• Assignment: Your answer must be the records, copied with no change.

Data excerpts
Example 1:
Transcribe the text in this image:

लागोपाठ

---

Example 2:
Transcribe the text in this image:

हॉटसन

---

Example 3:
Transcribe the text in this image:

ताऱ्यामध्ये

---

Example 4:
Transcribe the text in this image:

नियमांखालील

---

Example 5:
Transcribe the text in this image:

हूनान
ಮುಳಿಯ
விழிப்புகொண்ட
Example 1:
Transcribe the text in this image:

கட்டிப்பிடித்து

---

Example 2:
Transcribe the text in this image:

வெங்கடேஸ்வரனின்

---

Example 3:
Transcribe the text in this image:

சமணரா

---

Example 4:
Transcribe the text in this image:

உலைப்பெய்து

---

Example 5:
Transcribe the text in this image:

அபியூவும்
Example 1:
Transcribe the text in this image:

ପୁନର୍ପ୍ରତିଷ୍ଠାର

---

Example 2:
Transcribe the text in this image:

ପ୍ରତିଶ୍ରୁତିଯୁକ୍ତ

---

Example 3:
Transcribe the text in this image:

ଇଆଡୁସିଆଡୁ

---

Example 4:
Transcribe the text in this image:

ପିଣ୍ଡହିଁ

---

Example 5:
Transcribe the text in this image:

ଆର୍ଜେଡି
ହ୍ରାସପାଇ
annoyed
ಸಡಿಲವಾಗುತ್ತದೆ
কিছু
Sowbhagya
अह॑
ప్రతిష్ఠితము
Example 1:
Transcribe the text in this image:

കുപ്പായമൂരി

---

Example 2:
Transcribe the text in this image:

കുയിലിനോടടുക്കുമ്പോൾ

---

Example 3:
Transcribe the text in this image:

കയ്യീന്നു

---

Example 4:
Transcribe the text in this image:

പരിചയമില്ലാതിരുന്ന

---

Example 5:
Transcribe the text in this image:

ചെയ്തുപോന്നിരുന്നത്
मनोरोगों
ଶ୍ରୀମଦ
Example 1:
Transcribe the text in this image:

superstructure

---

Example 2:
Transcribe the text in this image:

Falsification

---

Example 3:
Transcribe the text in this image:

• Task solution:
Example 1:
Transcribe the text in this image:

लागोपाठ

---

Example 2:
Transcribe the text in this image:

हॉटसन

---

Example 3:
Transcribe the text in this image:

ताऱ्यामध्ये

---

Example 4:
Transcribe the text in this image:

नियमांखालील

---

Example 5:
Transcribe the text in this image:

हूनान
ಮುಳಿಯ
விழிப்புகொண்ட
Example 1:
Transcribe the text in this image:

கட்டிப்பிடித்து

---

Example 2:
Transcribe the text in this image:

வெங்கடேஸ்வரனின்

---

Example 3:
Transcribe the text in this image:

சமணரா

---

Example 4:
Transcribe the text in this image:

உலைப்பெய்து

---

Example 5:
Transcribe the text in this image:

அபியூவும்
Example 1:
Transcribe the text in this image:

ପୁନର୍ପ୍ରତିଷ୍ଠାର

---

Example 2:
Transcribe the text in this image:

ପ୍ରତିଶ୍ରୁତିଯୁକ୍ତ

---

Example 3:
Transcribe the text in this image:

ଇଆଡୁସିଆଡୁ

---

Example 4:
Transcribe the text in this image:

ପିଣ୍ଡହିଁ

---

Example 5:
Transcribe the text in this image:

ଆର୍ଜେଡି
ହ୍ରାସପାଇ
annoyed
ಸಡಿಲವಾಗುತ್ತದೆ
কিছু
Sowbhagya
अह॑
ప్రతిష్ఠితము
Example 1:
Transcribe the text in this image:

കുപ്പായമൂരി

---

Example 2:
Transcribe the text in this image:

കുയിലിനോടടുക്കുമ്പോൾ

---

Example 3:
Transcribe the text in this image:

കയ്യീന്നു

---

Example 4:
Transcribe the text in this image:

പരിചയമില്ലാതിരുന്ന

---

Example 5:
Transcribe the text in this image:

ചെയ്തുപോന്നിരുന്നത്
मनोरोगों
ଶ୍ରୀମଦ
Example 1:
Transcribe the text in this image:

superstructure

---

Example 2:
Transcribe the text in this image:

Falsification

---

Example 3:
Transcribe the text in this image:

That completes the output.